If one could imagine a Black Metal version of Can's 'Future Days', inverting that album's sunny optimism into dire despair, one would hear something like Xasthur's 'Subliminal Genocide': almost as psychedelic, almost as cyclical, almost as hypnotic. Still, one hopes that Xasthur's further albums will become as diverse as Can's discography, instead of more duplicates of the previous albums. Next time, can we have some ethnological forgeries from a truly black continent, some Striborg meets Stockhausen?

Recent Acquisitions


















Stockhausen - Aus den sieben Tagen (Ensemble Musique Vivante, dir. Diego Masson);
Luke Vibert - Yoseph;
Xasthur - Subliminal Genocide;
Jah Stitch - Original Ragga Muffin (1975-77);
John Coltrane - Giant Steps;
Coil - ... and the ambulance died in his arms.

Current reading: The Buddenbrooks by Thomas Mann.

Thursday, September 21, 2006

Demons III


Today I received Xasthur 'Subliminal Genocide' in the mail, together with two t-shirts ... Because I was at work, the postman delivered the package to my strange old neighbour, who handed it to me with a strange smile ... Little dog barking in the background ... I'm listening to the cd for the second time now ... It's too soon to post a review, the scale of the music seems to be too large for my little brain ... Malefic is Kirillov, a prophet of suicide, half real, half fiction, and I'm no Dostoevsky ... Dostoevsky's brain could create, encompass Kirillov and Stavrogin and the rest, but - tired as I am - can mine encompass Xasthur? And if my brain can't encompass him, can Xasthur uncreate me? It is exactly this struggle between an author and the characters he creates one senses in 'Demons' - a struggle like Jacob with the angel - which makes it one of the most haunted, haunting books I've read.

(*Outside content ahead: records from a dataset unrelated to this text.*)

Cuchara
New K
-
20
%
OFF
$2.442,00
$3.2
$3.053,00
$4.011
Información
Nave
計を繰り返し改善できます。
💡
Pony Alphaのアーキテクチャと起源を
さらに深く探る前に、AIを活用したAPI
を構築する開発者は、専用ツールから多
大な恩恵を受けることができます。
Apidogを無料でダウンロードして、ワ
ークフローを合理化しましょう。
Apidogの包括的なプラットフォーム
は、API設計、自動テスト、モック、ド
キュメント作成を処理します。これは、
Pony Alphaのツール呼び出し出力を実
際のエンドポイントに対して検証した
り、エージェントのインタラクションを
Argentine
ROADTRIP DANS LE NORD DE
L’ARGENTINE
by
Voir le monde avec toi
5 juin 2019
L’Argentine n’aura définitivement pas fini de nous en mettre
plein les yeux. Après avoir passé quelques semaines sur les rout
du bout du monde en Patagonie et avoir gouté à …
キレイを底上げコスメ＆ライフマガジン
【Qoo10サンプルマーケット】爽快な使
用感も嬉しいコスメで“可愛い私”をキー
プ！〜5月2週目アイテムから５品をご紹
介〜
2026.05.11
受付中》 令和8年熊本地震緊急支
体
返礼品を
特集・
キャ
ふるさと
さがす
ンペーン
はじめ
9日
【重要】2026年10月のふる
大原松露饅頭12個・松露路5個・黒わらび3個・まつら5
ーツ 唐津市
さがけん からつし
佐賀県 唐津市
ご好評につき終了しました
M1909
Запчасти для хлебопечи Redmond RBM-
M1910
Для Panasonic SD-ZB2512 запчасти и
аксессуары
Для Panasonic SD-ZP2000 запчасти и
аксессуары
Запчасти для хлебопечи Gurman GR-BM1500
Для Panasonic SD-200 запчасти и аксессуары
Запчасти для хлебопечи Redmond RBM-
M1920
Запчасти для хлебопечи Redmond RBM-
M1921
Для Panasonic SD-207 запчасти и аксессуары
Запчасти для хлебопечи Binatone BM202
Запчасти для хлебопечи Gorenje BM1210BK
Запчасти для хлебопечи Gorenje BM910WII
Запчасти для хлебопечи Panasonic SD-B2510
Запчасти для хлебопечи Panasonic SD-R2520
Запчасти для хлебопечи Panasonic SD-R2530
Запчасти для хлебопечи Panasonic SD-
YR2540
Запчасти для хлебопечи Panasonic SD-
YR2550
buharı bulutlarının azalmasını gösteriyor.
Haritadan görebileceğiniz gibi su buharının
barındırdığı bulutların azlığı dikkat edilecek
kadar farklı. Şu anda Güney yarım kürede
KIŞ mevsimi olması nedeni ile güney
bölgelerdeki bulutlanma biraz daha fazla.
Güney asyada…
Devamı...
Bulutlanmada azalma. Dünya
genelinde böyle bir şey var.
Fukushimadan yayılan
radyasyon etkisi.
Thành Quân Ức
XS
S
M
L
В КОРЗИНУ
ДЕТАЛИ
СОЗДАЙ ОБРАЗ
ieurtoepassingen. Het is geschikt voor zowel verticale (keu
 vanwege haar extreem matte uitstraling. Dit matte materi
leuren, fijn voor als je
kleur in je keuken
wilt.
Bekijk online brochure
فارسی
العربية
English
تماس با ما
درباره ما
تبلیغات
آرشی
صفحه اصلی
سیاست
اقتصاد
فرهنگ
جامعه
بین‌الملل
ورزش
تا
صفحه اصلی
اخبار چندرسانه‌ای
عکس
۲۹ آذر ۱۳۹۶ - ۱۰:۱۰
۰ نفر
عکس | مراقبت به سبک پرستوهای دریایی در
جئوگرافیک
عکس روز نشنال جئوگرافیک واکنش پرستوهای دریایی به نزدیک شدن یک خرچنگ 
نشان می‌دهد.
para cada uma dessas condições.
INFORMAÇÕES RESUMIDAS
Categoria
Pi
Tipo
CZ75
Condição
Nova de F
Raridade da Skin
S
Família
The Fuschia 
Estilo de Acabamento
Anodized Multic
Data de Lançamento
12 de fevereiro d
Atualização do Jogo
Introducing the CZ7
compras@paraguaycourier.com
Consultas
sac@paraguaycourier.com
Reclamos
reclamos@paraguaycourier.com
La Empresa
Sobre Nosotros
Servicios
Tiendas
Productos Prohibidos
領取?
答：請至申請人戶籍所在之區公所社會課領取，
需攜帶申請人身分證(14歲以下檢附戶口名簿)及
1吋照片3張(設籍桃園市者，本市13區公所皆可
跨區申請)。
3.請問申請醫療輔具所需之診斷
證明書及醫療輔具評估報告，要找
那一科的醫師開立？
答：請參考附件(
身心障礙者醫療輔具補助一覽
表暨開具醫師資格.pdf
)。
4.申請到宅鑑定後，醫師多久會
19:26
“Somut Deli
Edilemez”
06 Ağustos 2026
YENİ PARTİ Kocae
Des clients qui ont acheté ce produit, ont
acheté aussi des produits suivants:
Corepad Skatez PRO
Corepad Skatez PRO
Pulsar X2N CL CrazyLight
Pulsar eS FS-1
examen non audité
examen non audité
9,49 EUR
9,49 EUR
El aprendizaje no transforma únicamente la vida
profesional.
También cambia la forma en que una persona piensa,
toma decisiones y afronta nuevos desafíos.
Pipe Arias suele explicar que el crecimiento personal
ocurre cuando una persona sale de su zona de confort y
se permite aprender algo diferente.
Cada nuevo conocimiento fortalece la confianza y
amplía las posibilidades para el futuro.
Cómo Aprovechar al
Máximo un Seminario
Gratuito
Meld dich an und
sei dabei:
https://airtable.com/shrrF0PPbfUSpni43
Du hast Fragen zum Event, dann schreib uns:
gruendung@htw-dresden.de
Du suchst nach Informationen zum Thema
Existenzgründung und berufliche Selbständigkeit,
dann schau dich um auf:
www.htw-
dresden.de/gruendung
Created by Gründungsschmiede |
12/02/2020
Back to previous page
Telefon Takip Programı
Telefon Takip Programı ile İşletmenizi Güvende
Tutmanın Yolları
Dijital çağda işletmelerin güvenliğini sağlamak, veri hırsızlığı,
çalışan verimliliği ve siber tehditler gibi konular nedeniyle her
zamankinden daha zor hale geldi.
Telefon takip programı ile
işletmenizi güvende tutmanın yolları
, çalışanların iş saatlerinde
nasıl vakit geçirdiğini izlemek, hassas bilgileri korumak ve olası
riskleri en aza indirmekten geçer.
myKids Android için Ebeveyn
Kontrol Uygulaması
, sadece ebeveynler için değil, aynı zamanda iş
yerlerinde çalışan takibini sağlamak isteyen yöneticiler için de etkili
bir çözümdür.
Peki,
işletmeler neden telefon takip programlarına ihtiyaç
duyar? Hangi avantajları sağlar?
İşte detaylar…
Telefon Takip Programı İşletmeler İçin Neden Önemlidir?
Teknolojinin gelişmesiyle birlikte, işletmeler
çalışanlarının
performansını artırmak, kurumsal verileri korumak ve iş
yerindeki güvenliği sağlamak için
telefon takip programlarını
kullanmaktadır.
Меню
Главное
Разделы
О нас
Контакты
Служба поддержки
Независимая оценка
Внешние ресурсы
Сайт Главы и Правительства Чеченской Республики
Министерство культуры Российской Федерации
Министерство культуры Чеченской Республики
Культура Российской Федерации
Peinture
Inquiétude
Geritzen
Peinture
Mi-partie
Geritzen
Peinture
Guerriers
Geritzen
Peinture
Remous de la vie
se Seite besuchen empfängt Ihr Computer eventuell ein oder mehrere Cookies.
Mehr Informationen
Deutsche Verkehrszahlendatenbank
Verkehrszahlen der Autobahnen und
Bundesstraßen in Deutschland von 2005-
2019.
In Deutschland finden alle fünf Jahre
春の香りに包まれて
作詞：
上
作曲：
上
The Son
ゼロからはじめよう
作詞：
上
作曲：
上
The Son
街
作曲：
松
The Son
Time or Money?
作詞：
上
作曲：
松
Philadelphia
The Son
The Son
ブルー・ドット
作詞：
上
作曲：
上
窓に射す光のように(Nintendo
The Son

Sunday, September 17, 2006

Demons II


Also, check out this highly interesting essay by Joyce Carol Oats on Dostoevsky's 'Demons', in which she describes the book's plot as a tragic rite of exorcism - a line of thought that certainly merits further consideration. Sadly, Oats mainly uses René Girard's analysis of ritual, which I find anthropologically poorly informed (I hated his 'La violence et le Sacré', a book which goes out of it's way to make the facts fit the theory, using a methodology which had been discredited in anthropology 40 years earlier). If I have the time, i'll try to develop a Maussian theory of 'Demons' as a rite of exorcims. Sadly, I'm working too much at the moment, so probably I won't have the time.

Demons


I've been reading Dostoevsky's 'Demons', after the book or it's protagonist Stavrogin was namechecked both in Thomas Mann's 'Der Zauberberg' and some book by Georges Bataille (I forget which). In short, the book was about members of a nihilist terrorist cell of killing one of their number, cynically manipulated into murder by their leader who wants to use it to strengthen the bonds between the cell members. It was based on the actual murder of one Ivan Ivanov on november 21st, 1869. It is a particularly dark book.

Reading the book, it surprised me how much the language of nihilism has remained unchanged since the book was published in 1871. Some parts of monologues of one character in particular, the suicide Kirillov, could come straight from the mouth of, lets say, Xasthur's Malefic or Leviathan's Wrest (check these interviews with Wrest for instance, by following the link at the bottom). I wonder if any of them read the book.

The grisly visit of the provincial avant garde to sightsee the scene of a suicide, reminded me of the well-known story of the photographs Mayhem's Euronymous took of the corpse of his bandmate Dead, who had shot himself with a shotgun. I think this particular tragedy could form the basis for a modern-day 'Demons', were we not lacking a Dostoevsky. Little seems to have changed the last 135 years.